When something bad happened, Mama, quoting Scripture, often said, "To everything there is a season and a time to every purpose under heaven . . . a time to rend and a time to sew."

The baby kicked again.

I had passed through the season of rending. Now I was about to begin the season of sewing.

7

A Friend Appears

.

Now that I had felt the life stirring within me,

what remained of my pregnancy seemed less terrible to endure. Starting my eighth month, I felt as if I had rounded a long, windy bend la the road and could see my destination looming just ahead. Despite her unhappiness over my being kept secretly in the Tates' house for months and months, Mama seemed pleased with the progress of my pregnancy and the baby's development. Now, during most of the time Mama visited with me, I would ramble on about how the baby had kicked and jumped, how it felt to have a living thing turning and twisting, anticipating its own birth, forgetting for the moment that Mama knew all this better than I did. After all, she had been pregnant with me!
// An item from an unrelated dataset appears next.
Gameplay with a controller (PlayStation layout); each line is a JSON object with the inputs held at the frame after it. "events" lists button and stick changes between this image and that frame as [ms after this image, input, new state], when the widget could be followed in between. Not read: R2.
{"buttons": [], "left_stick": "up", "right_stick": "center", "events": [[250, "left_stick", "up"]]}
"The baby kicked so hard last night, I nearly fell out of the bed, Mama! I had to sit up and then I spent most of the night rubbing my stomach and talking soothingly to him or her. I wish I knew whether it was a boy or a girl."

"It sounds like a boy to me," she said. "That's what I thought," I whispered. "I just feel it's a boy and I've been talking to the baby assuming it's a boy. It doesn't feel like I'm being kicked with a dainty foot," I said, and la

ughed.

Mama listened with her face frozen in a wise smile that gradually turned into a look of concern and worry. I was so wrapped up in my excitement and fancy that I didn't notice for a while, and then I felt my heart skip a beat when I saw how her eyes had darkened.

"What's wrong, Mama?" I asked. "Has Daddy done something?"

"Your daddy always does something to curl the hairs at the back of my head, but no, it's not him I'm thinking of right now."

"Then who? What?"

"It's time we talked about what it's going to be like afterward, honey."

"Afterward?"

"Something magical happens when a woman gives birth, Gabriel," she explained. "There's all those months of discomfort, labor pain and the birthing pain, of course; but once the baby emerges and the mother sets eyes on this wonderful creation that took shape inside her, all the agony slips from her memory and she is filled with a joy beyond description. I seen it hundreds of times, honey. Especially with first births, the mother can't believe her eyes. I couldn't believe mine when you were born." She sighed so deeply when she paused, I had to hold my breath until she continued.

"That's going to happen to you, Gabriel, and then, in the same instant, the baby's going to be ripped away from you. You got to prepare yourself for it, although, to be honest, I don't know what to tell you, what to do for you to make that ordeal any easier."

Mama held my hand while she told me these things, and I could see from the grimness in her face that she had already seen my future misery and was feeling sad for me.